Mlenje (57), of Berea in Johannesburg, had no idea that breast cancer could affect men, but today the scars on the left-hand side of his chest bear testimony to the existence of male breast cancer.
The incidence of male breast cancer in Africa, particularly sub-Saharan Africa, is between 3% and 10% of all breast cancers, according to Dr Carol-Anne Benn, a breast cancer surgeon in Johannesburg. The rate is not as high in South Africa, though, where male breast cancer cases range from 2% to 3%. Yet Benn sees about 54 male patients a year at breast cancer clinics at Chris Hani Bara-gwanath hospital, Soweto, and Johannesburg hospital in Parktown.
Five years ago Mlenje discovered that ”there was something growing underneath my breast — it was oval and painless”, he told the Mail & Guardian. Mlenje had a lump. He said the fact that the lump itched just for a few seconds at a time caused him not to worry much about it.
But then, within the last two years, the itching became unbearable as the lump grew bigger and became more irritating. His female employer reacted with shock to seeing it. ”She never thought that it could be cancer, because I’m a man,” said Mlenje. But she sent him to hospital anyway.
Part of his breast was removed because the tumour was starting to spread to the armpit, and skin was grafted from his back.
Mlenje said his friends and male family members still find it difficult, even after his ordeal, to believe that men do get breast cancer. Have they changed their minds yet? ”Not at all,” he said. ”They said it can’t be.”
But Mlenje is not giving up. He is going public to get men to realise that breast cancer can strike anyone. ”Men should know that the disease is not only for women, it’s for men also,” he said. He is relieved that he was able to talk to his employer about it, leading to his getting medical help. ”I’d like to advise men to go for regular [medical] check-ups, preferably every six months.”
Mlenje said it helps to check your body regularly, so that a disease is detected before it grows into something big and difficult to control. ”Anything that’s surprising, they [men] should see a doctor, especially if they don’t feel comfortable about it,” he said. ”No matter how small the lump is, one should have it checked.”
Benn said that ”breast cancer is more of a stigma to men. Men do not consider themselves to have breast tissue.”
She said treatment for male breast cancer includes chemotherapy and radiation therapy. ”The usual treatment is a modified radical mastectomy with a lymph node dissection followed by radiation treatment to the chest wall,” said Benn.
Other than smoking, alcohol has also been implicated in breast cancer, she said. The third suspect is radiation.

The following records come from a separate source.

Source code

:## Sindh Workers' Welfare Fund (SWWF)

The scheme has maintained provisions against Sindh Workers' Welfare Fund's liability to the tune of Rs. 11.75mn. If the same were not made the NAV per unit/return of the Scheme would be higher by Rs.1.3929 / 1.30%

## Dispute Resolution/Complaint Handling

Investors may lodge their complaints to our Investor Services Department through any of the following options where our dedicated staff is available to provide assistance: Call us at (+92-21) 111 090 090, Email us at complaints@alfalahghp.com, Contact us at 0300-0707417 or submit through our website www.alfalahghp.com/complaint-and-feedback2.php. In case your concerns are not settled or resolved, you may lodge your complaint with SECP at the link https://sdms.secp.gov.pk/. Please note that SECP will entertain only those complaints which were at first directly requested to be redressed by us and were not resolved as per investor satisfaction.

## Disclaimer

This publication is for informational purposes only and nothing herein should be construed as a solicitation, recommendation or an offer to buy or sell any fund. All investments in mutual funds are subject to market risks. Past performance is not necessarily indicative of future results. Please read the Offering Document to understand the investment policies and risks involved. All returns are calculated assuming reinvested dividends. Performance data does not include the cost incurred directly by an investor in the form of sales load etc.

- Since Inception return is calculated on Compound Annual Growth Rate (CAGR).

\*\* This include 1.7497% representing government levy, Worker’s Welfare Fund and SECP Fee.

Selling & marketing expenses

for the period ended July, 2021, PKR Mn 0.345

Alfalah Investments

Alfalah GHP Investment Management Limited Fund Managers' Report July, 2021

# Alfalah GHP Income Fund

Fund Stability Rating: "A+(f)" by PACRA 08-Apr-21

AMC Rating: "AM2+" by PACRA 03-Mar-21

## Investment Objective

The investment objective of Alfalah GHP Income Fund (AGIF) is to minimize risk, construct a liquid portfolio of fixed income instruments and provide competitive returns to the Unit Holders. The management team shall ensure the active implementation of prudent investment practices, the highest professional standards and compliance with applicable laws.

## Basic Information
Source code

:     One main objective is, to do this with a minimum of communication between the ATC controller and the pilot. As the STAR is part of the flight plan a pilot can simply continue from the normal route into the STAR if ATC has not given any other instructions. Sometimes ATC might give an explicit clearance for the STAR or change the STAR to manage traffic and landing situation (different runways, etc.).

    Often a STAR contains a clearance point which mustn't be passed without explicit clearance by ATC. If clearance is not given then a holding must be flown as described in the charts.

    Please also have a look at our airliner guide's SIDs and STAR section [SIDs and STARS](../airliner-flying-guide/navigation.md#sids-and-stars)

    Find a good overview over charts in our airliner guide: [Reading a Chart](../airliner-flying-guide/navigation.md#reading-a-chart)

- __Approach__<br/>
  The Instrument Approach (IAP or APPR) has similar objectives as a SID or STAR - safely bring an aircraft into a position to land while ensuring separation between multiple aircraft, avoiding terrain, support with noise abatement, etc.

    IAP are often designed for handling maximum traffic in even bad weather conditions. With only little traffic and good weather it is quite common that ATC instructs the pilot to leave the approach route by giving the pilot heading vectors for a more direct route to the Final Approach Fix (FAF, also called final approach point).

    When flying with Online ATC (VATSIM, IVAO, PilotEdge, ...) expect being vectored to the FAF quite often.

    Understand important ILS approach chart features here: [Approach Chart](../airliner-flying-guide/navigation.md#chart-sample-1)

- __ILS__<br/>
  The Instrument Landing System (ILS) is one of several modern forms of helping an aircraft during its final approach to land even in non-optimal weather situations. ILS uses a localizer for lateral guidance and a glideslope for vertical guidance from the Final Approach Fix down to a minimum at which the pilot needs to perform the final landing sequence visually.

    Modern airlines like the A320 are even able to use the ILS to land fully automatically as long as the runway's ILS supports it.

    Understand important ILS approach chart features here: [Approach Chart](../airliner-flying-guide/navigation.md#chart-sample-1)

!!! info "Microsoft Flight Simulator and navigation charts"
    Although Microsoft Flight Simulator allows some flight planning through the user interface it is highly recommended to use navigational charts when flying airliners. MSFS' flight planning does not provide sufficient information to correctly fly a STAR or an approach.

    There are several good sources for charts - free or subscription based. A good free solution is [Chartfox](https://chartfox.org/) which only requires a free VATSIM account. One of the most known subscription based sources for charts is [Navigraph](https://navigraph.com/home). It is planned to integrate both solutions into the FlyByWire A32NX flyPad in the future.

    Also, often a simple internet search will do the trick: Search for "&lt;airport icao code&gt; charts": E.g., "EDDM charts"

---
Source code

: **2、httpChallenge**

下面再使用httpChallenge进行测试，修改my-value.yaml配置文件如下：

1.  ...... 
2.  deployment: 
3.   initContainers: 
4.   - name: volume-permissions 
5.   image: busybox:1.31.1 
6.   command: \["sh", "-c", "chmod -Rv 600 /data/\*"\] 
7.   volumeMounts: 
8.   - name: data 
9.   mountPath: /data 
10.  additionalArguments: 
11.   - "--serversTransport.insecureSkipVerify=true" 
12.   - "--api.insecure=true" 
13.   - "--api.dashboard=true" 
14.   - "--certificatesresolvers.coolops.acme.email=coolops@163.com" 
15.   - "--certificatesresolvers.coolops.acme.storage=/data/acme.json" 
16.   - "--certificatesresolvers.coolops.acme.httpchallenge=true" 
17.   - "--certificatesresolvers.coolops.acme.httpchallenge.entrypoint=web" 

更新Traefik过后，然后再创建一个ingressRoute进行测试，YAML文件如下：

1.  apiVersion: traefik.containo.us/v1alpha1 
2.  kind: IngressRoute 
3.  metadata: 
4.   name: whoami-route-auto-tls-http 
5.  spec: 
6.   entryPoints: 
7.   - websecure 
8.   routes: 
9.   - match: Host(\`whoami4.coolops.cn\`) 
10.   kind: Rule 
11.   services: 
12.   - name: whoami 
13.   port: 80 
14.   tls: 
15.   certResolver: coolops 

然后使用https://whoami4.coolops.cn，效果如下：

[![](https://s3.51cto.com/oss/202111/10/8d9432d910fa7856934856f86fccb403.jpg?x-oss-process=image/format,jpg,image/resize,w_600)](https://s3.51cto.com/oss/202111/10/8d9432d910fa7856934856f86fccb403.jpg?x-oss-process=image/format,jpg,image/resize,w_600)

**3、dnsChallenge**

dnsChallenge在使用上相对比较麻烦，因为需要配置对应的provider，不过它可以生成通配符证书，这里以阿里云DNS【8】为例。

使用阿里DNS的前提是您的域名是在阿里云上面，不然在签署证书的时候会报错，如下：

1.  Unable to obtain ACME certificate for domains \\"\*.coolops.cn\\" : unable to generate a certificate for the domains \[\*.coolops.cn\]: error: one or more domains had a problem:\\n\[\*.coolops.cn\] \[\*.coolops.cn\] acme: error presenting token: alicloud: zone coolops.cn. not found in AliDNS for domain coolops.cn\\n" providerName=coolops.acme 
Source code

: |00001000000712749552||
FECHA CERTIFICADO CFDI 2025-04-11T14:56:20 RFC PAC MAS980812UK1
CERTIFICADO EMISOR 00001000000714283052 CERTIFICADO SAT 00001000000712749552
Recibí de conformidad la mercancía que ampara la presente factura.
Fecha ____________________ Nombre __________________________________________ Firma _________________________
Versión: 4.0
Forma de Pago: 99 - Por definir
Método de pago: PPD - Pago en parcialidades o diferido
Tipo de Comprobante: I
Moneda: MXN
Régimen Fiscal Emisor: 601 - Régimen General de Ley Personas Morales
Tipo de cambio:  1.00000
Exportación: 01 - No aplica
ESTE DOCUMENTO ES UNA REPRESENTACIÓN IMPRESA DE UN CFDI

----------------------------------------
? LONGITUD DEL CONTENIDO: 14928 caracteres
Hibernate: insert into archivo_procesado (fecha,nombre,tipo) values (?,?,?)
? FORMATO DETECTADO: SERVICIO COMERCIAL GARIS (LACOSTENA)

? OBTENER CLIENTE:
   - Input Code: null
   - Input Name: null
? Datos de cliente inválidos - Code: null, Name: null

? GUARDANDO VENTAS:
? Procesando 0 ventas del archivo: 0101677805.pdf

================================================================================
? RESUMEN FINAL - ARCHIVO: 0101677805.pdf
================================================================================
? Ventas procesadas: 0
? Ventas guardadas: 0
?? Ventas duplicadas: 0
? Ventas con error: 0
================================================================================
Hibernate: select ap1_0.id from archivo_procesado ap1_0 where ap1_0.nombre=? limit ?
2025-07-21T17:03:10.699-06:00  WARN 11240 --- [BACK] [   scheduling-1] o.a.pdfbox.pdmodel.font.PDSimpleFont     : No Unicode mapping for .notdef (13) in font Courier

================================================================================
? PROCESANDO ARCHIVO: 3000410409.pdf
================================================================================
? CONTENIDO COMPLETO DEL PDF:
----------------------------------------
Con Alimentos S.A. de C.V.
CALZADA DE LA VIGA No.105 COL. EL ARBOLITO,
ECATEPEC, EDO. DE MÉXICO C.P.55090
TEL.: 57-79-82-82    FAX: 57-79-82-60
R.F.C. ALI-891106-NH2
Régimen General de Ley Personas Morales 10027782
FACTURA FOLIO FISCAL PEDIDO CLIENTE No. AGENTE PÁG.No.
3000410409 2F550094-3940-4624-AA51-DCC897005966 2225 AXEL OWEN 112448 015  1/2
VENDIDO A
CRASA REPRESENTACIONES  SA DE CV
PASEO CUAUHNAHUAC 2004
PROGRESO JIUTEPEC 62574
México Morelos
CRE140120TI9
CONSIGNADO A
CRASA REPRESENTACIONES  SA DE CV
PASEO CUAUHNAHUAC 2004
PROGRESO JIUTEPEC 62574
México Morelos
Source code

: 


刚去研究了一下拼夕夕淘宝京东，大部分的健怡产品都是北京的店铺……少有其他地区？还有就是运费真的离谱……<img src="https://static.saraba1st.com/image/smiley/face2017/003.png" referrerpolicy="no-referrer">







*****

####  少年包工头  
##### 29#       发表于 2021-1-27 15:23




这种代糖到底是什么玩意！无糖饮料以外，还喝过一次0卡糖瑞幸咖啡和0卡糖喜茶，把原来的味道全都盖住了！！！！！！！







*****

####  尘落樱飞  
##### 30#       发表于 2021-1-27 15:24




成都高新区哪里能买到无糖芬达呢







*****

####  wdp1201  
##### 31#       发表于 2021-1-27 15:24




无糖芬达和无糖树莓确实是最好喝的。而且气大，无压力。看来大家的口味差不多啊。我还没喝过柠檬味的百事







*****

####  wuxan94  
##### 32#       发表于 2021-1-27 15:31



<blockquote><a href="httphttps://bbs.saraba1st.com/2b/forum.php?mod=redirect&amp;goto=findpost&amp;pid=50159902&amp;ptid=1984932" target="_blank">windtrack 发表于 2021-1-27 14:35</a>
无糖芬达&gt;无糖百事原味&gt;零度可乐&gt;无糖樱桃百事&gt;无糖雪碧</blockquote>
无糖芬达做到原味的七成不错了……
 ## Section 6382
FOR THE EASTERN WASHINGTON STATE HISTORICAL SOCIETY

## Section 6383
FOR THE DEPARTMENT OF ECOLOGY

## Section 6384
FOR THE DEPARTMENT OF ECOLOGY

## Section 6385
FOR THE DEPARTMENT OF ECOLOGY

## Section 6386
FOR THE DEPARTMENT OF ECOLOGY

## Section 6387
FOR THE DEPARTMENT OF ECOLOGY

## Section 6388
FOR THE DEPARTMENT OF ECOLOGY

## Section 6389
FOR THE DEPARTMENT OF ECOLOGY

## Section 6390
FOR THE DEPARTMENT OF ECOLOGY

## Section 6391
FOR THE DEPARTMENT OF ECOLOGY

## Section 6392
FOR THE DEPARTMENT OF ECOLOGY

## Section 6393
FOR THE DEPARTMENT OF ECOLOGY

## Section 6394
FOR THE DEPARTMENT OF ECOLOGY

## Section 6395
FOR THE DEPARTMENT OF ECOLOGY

Dr Sebastian Mundawarara, who runs a breast clinic at Ga-Rankuwa hospital, north of Pretoria, said the real cause of male breast cancer is not very clear, but ”it is partly hereditary”. Mundawarara said men who have gynaecomastia, a chromosomal disorder that leads to men developing larger breasts, are at greater risk of getting breast cancer. He said radiation has been mentioned as a possible cause, but was very rare.
”The peak incidence of male breast cancer is five to 10 years later than it is in women,” according to Ayesha Sasman, information officer for the Cancer Association of South Africa. If women get breast cancer it is usually in their 50s or 60s.